Görev 1 - Aşağıdaki veri satırları arasında "markup" dizesini içerenleri sayın ve yalnızca sayıyı verin.

Kaynak -
──────────────────────────────

2006 yılında Mavi Vatan doktrinini açıklayan emekli amiral Cem Gürdeniz, kaleme aldığı “Lawrence’tan Colani’ye Suriye trajedisi-1” başlıklı yazısının bugünkü bölümünde de “İNGİLTERE VEHHABİLERİ TERCİH EDİYOR” bölümünü ele alıyor.
Bu arada Haşimiler Osmanlı ile savaşıp İngiltere’nin kazanmasına destek oldukları halde petrol zengini Arap yarımadasının (Hicaz krallığının) hakimiyeti Haşimiler yerine Müslümanlığın bugün de en gerici ve köktendinci hareketi olan Vehhabiliği benimseyen Suud ailesine bırakıldı. Diğer yandan Şerif Hüseyin, Versay Antlaşması’na ve İngilizlerin Siyonizm’e, özellikle de Balfour Deklarasyonu‘na verdiği desteğe direnmiş ve Londra/Paris ile sürtüşmüştü. Neticede İngiliz Hariciyesi, Genelkurmayının aksine İbn Suud‘u bölgesel bir ortak olarak daha yönetilebilir buldu. Sonuçta Haşimiler, 1920’lerin başında İbn Suud tarafından yavaş yavaş Hicaz‘dan sürüldü ve 1924’te Mekke ve Medine‘nin ele geçirilmesiyle hanedanın faaliyetleri bitirildi.

──────────────────────────────

Veri Satırları -
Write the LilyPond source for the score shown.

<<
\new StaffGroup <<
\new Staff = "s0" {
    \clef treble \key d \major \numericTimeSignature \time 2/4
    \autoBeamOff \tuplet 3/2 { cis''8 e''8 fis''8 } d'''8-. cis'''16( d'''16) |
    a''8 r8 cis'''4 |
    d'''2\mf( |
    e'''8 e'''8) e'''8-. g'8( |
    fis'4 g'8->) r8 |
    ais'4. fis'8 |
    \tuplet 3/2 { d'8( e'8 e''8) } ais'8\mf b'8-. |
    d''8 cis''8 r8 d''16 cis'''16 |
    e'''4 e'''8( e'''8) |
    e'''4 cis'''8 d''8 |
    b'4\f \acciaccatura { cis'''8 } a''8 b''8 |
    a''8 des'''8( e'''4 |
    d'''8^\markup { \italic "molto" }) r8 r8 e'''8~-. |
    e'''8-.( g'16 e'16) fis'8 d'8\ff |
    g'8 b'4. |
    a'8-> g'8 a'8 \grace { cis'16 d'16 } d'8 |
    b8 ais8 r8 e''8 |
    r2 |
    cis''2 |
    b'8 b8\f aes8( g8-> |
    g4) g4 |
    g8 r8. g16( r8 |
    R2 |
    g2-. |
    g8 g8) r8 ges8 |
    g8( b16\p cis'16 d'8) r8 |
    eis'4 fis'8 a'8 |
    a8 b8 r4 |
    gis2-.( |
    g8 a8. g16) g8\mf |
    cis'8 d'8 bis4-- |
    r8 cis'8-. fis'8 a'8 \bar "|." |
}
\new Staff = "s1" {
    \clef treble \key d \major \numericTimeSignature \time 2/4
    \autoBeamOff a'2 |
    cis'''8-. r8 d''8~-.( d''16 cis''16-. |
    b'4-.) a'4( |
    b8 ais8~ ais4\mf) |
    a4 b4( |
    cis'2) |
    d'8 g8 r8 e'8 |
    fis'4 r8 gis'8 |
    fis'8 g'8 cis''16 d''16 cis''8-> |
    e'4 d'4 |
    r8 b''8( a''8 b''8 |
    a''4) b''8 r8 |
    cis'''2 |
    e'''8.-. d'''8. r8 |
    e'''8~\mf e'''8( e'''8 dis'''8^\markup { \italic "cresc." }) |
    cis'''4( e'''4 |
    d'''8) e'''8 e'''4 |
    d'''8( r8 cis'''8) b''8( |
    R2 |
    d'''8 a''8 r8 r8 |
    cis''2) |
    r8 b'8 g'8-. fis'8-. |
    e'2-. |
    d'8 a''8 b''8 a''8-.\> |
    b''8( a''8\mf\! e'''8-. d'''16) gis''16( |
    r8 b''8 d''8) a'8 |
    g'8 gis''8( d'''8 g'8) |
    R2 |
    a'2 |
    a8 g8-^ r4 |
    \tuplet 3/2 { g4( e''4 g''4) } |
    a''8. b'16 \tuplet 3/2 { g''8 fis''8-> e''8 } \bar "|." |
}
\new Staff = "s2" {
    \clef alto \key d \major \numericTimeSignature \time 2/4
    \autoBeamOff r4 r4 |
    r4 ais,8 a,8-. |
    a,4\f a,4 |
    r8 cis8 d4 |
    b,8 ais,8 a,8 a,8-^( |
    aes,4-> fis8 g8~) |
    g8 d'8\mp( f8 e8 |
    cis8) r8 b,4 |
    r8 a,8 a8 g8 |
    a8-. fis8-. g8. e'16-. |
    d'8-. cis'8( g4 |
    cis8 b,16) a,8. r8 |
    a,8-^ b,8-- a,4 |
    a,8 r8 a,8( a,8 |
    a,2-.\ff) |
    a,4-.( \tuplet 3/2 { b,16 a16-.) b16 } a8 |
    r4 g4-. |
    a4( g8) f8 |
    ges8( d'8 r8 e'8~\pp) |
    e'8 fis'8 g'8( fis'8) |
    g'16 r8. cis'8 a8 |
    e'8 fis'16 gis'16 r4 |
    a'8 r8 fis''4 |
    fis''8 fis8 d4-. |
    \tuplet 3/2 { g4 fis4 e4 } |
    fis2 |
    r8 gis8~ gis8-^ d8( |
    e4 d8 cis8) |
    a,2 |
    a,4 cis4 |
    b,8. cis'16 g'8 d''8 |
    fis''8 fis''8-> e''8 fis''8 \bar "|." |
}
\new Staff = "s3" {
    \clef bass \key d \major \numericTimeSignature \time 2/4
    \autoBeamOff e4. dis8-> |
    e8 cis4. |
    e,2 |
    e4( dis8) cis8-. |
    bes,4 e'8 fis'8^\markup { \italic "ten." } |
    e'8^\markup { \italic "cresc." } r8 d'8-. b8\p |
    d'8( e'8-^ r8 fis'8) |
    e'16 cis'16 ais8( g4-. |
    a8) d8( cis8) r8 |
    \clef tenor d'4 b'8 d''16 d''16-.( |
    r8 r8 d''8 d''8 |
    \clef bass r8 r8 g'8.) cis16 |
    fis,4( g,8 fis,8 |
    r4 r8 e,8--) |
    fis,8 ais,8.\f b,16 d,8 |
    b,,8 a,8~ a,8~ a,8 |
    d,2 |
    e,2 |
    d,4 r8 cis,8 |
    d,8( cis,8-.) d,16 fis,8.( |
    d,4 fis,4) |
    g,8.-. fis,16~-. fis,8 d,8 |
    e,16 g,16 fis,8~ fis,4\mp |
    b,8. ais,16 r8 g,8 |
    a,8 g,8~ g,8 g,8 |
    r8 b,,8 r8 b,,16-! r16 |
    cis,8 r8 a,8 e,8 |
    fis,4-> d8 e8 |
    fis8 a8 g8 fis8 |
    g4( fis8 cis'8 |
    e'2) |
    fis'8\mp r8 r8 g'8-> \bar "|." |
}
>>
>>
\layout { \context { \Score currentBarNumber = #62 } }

──────────────────────────────

Görev 2 - Yukarıdaki Suriye yazısında "Bu arada Haşimiler" ile "hanedanın faaliyetleri bitirildi." arasındaki bölümü, her iki uç da dahil olmak üzere, harfi harfine yazın.

Doğru Sonuç 1 - 4

Doğru Sonuç 2 -
Bu arada Haşimiler Osmanlı ile savaşıp İngiltere’nin kazanmasına destek oldukları halde petrol zengini Arap yarımadasının (Hicaz krallığının) hakimiyeti Haşimiler yerine Müslümanlığın bugün de en gerici ve köktendinci hareketi olan Vehhabiliği benimseyen Suud ailesine bırakıldı. Diğer yandan Şerif Hüseyin, Versay Antlaşması’na ve İngilizlerin Siyonizm’e, özellikle de Balfour Deklarasyonu‘na verdiği desteğe direnmiş ve Londra/Paris ile sürtüşmüştü. Neticede İngiliz Hariciyesi, Genelkurmayının aksine İbn Suud‘u bölgesel bir ortak olarak daha yönetilebilir buldu. Sonuçta Haşimiler, 1920’lerin başında İbn Suud tarafından yavaş yavaş Hicaz‘dan sürüldü ve 1924’te Mekke ve Medine‘nin ele geçirilmesiyle hanedanın faaliyetleri bitirildi.